■ ISTRUZIONE SCRITTA 1
Puoi riscrivere in forma più breve il paragrafo del testo sulla stima del danno che inizia con «I CTU hanno evidenziato che l’intervallo», mantenendone i fatti principali?
■ ISTRUZIONE SCRITTA 2
Puoi proseguire il testo sulla stima del danno a partire dall’ultima frase riportata?

------ TESTO FONTE

Sulla base di ciò , la stima del danno proposta dai CTU è articolata. A fronte di un minimo e un massimo, propongono una soluzione intermedia:

<<. l’ipotesi A), formulata sulla base dei ricavi, indicati da Business Competence nell’ipotesi più conservativa (c.d. “seconda stima”), portava alla individuazione del valore complessivo di € 18.805.000;

. l’ipotesi B), formulata sulla base dei correttivi, proposti a titolo esemplificativo dai C.T.P. di Facebook secondo “ipotesi ottimistiche”, ai ricavi indicati da parte attrice, portava all’individuazione del valore complessivo di € 1.614.000.

I CTU hanno evidenziato che l’intervallo considerato tra l’ipotesi massima A) e quella minima B) era ampio e ogni valore contenuto al suo interno poteva essere preso in considerazione per la stima del danno, graduando diversamente i parametri relativi ai ricavi; pertanto hanno ritenuto equo formulare l’ulteriore ipotesi C), ricompresa nel predetto intervallo, che portava all’individuazione del valore di € 3.831.000, avendo positivamente valutata l’attendibilità dei dati previsionali proposti da Business Competence, ancorché considerata con l’applicazione di scenari particolarmente conservativi, che tenevano conto di un profilo di rischio adeguato al caso di specie e della sostenibilità del modello di business, ed evidenziando che le rettifiche prudenziali adottate, che avevano fortemente ridotto il petitum di parte attrice, trovavano la loro ragione d’essere in un insieme di elementi e concause, in cui rilevava, in senso lato, anche la giovane età di Faround e il suo modello di business promettente, ma ancora in fieri.

Infatti, a parere dei CTU, in questa fase – in buona parte, peraltro, da ritenersi successiva a quella che nelle start up viene definita “valle della morte” – la trasformazione dell’idea in applicazione commerciale era già cominciata, ma non ancora consolidata attraverso una stabilità dei flussi reddituali/finanziari e quindi soggetta ad un rischio, che, anche in prospettiva, rimaneva elevato>>

La Corte aderisce alla soluzione intermedia.

E’ poi molto interessante esaminare le tre obiezioni di Fb e la replica della Corte. Ecco quanto eccepisce Fb:

<<1) I CTU hanno fondato la propria valutazione del lucro cessante su di un documento, l’Investor Memorandum, di provenienza di parte (essendo stato redatto da Business Competence) e quindi, come tale del tutto inattendibile.

2) I CTU hanno utilizzato per la determinazione dei ricavi presumibili, delle royalty richiedibili e del terminal value, dati e criteri ipotetici e del tutto irrealistici.

------------
------ DATI MOSTRATI

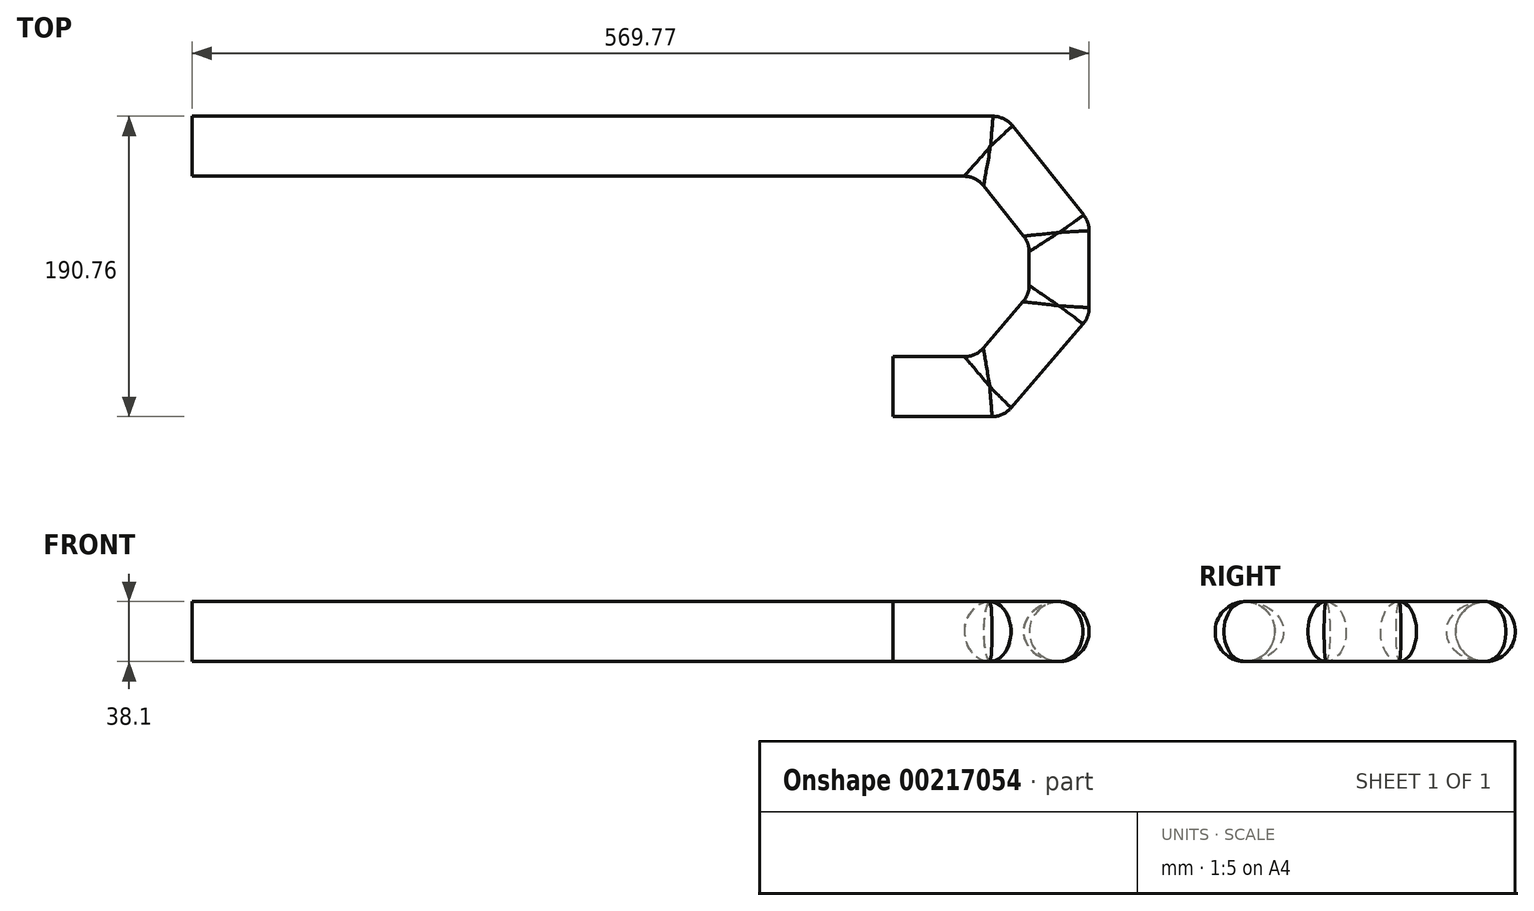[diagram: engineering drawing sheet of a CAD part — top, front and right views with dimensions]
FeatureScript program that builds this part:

------------

■ RISPOSTA CORRETTA 1
I CTU hanno osservato che l’intervallo tra l’ipotesi massima A) e quella minima B) era ampio. Qualsiasi valore al suo interno poteva servire a stimare il danno, graduando diversamente i parametri dei ricavi. Hanno quindi ritenuto equo formulare un’ipotesi intermedia C), pari a € 3.831.000. Hanno giudicato attendibili i dati previsionali di Business Competence, applicando però scenari molto conservativi, legati al profilo di rischio del caso e alla sostenibilità del modello di business. Le rettifiche prudenziali hanno ridotto fortemente il petitum dell’attrice e derivavano da più elementi e concause. Tra questi contavano la giovane età di Faround e il suo modello di business, promettente ma ancora in fieri.

■ RISPOSTA CORRETTA 2
3) I CTU hanno errato nel ritenere che l’app Faround avrebbe avuto una vita utile, cioè produttiva di vantaggi economici, di durata indeterminata, circostanza che risulterebbe smentita:

. dal fatto che, se avessero considerato la struttura del mercato, i CTU avrebbero agevolmente concluso che Faround non poteva avere alcuna vita utile o che avrebbe avuto, al più, una vita utile molto ridotta, pari al massimo a qualche mese;

. dal fatto che, a partire da settembre 2016, dopo l’emanazione della sentenza non definitiva, Business Competence avrebbe potuto riavviare il progetto Faround e rendere l’app profittevole, ma non lo ha fatto, sebbene la “concorrente” di Faround, cioè Nearby Places, non fosse più attiva;

. dal fatto che eventuali e potenziali clienti non avrebbero avuto alcuna ragione per pagare per l’utilizzo di Faround, quando vi erano sul mercato altre e ben più consolidate realtà, come Yelp, che offrivano sostanzialmente lo stesso servizio gratuitamente.>>

Sarebbe istruttivo analizzarle partitamente, cosa qui non possibile. Vediamo solo la 1, cui la Corte così replica:

<<1) In ordine all’obiezione sub. 1), già formulata nelle osservazioni alla relazione preliminare della consulenza, la Corte ritiene condivisibile quanto evidenziato nella CTU: “In assenza di altri dati (che ben avrebbero potuto essere forniti dai convenuti, dotati di strutture organizzative intrinsecamente orientate alla raccolta e gestione capillare di dati sugli utenti, che per Facebook costituiscono l’essenza del vantaggio competitivo aziendale), la stima del pregiudizio economico subito dall’attore si è basata sull’Investor Memorandum di Business Competence; come già evidenziato infra nel par. 8.3., ‘l’attendibilità dei dati previsionali proposti da parte attrice è stata positivamente valutata (…) ancorché considerata con l’applicazione di scenari particolarmente conservativi, che tengano conto di un profilo di rischio adeguato al caso di specie e della sostenibilità del modello di business. Le rettifiche prudenziali adottate, che hanno fortemente ridotto il petitum di parte attrice, trovano la loro ragione d’essere in un insieme di elementi e concause in cui rileva, in senso lato, anche la giovane età di Faround e il suo modello di business promettente ma ancora in fieri’.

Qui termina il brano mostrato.